Não aos produtos da Tereos: europeus querem boicotar agro brasileiro
Certa feita o Papa João Paulo II deu a seguinte declaração: “França, o que fizeste com o teu batismo?”. Talvez seja necessário recorrer à teologia para tentar explicar o rápido afastamento da França dos valores ocidentais, como o do livre comércio. É impressionante a quantidade de executivos franceses vomitando declarações extremamente desastrosas para as empresas que comandam.
Tivemos, em questões de dias, a Danone, o Carrefour e agora a Tereos, um gigante agrícola com 44 fábricas em nove países. O CEO da empresa, Olivier Leducq, deu a seguinte declaração, se posicionando contra o acordo comercial da UE com o Mercosul, fazendo acusações falsas contra o agro brasileiro: “Como é que as nossas explorações agrícolas conseguirão fazer face à concorrência desleal de produtos importados que não cumprem as mesmas normas ambientais e sociais?”.
Todo mundo tem o direito de ter a sua voz ouvida em diferentes questões, mas não à custa dos centavos dos acionistas. Foi isso que o Leducq fez, mas com uma vergonhosa fakenews. A declaração do CEO da Tereus é mentirosa, pois as normas ambientais brasileiras são muito mais rigorosas do que as francesas.
O pronunciamento poderia até ter razão, mas no sentido contrário: são os agricultores franceses que nem se aproximam do que hoje um agricultor brasileiro tem que cumprir. Um dos itens que revoltaram os agricultores franceses era o que obrigava a manter 4% de suas terras em pousio. Veja bem, pousio e não uma forma permanente de proteção ambiental.

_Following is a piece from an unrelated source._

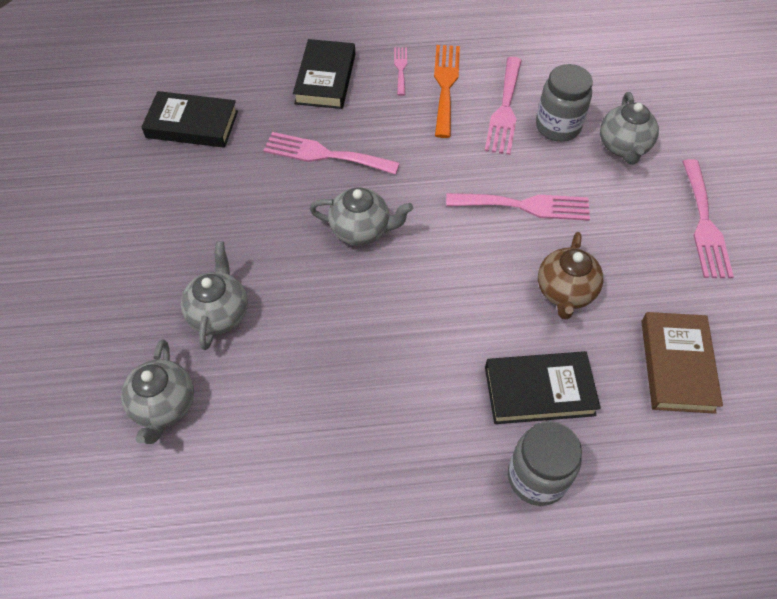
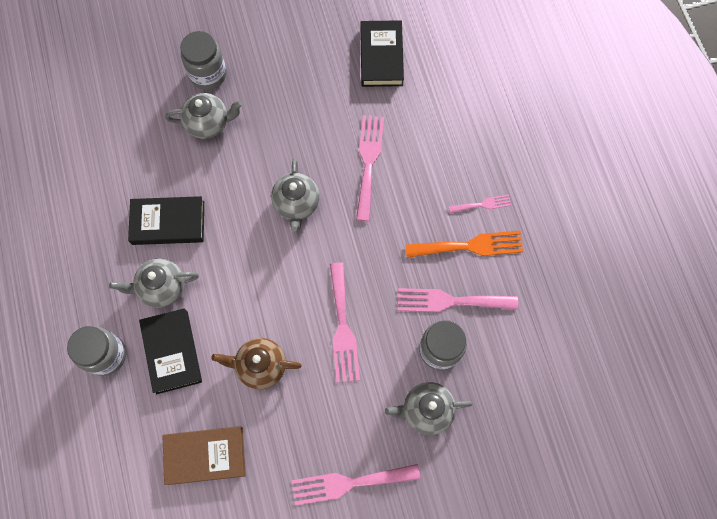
camera: 80 degrees right, 15 degrees up
grey teapot [121,339,194,444] -> grey teapot moved to [109,258,199,308]
black book [293,39,355,109] -> black book moved to [128,196,204,245]
none -> grey jar [180,31,227,90]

O resultado, depois de imensos protestos, é que a norma foi revogada. A profunda ironia neste ponto é que no Brasil, o país que é motivo de críticas pelo CEO da Tereos, em média, 49,2% dos nossos imóveis rurais está dedicado à preservação ambiental. É preciso esclarecer que hoje há um imperialismo regulatório da UE em que Bruxelas se vê como um exportador de regras para terceiros países – como os legisladores do mundo.
Outrora continente de inovação, arte, democracia e inconformismo, a Europa foi derrubada por uma mistura inebriante de burocracia, regulamentação excessiva, tributação excessiva e dívidas. Recentemente, o Senado francês rejeitou, por grande maioria, o acordo comercial entre a UE e o Canadá, como hoje assistimos com o Mercosul. O resultado é um gritante isolacionismo da Europa, arrastando as suas empresas para o nível local.
Há 10 anos as empresas europeias de capital aberto representavam quase 30% da capitalização do mercado de ações global, mas esses números foram reduzidos pela metade, para apenas 15% hoje. De uma certa forma, o protecionismo é pilhagem legalizada. É o uso injusto do poder para fazer atos que, se uma pessoa tentasse realizar privadamente, esse mesmo poder seria justamente usado para impedir.
Primeiro, o comércio transfere bens de pessoas que os valorizam menos para pessoas que os valorizam mais. O protecionismo defendido por Leducq é a escravidão moderna: as pessoas, ao serem praticamente proibidas de utilizar os frutos do seu trabalho para adquirir aqueles bens e serviços que são mais bem produzidos por estrangeiros, acabam sendo obrigadas a desempenhar várias atividades nas quais não têm nenhuma habilidade. É proibir o consumidor francês de ter acesso a um alimento sustentável e mais barato.
O que mais impressiona nessa declaração irresponsável é que a Tereos tem operações no Brasil e conhece o Código Florestal que o agricultor brasileiro precisa cumprir. A verdade é que até os próprios franceses estão cheios desse tipo de ativismo pernicioso.
Uma pesquisa da Reader’s Digest descobriu que mais da metade dos franceses estaria interessada em se mudar para a América se tivesse a oportunidade. É isso mesmo, surpreendentes 52% dos cidadãos franceses interessados em fugir para os EUA capitalista. Para os franceses que tanto falam do Iluminismo, talvez tenham esquecido que o comércio ilumina e civiliza.
A verdade é que a União Europeia ameaça a prosperidade global com essas medidas tresloucadas. E vai tornar o mundo mais instável, abrindo as comportas de uma guerra comercial global.
Por fim, um mercado genuinamente competitivo continua sendo a melhor restrição às grandes empresas, mesmo em nossa era de guerra cultural ou tempos de lacração. Nesse caso, vamos boicotar os produtos da Tereos no Brasil (como o Açúcar Guarani) até que que o Leducq se retrate dessa difamação que fez contra o agro brasileiro.
Antonio Cabrera foi ministro da Agricultura e Reforma Agrária.